## EXERCISE REQUIREMENTS
Please write out exactly the lines of the data below from the line holding "focal_35mm: 15" through the line holding "f_number: 8", and leave out the rest.

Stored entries
******************************

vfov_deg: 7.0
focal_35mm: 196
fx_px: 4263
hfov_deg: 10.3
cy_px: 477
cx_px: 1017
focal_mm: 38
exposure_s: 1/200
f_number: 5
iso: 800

******************************

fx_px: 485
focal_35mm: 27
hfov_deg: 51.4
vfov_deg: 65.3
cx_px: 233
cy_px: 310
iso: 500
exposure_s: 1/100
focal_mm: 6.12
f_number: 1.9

******************************

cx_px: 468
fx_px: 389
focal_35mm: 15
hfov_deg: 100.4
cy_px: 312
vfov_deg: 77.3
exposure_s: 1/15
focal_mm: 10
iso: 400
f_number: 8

******************************

## TASK ANSWER
focal_35mm: 15
hfov_deg: 100.4
cy_px: 312
vfov_deg: 77.3
exposure_s: 1/15
focal_mm: 10
iso: 400
f_number: 8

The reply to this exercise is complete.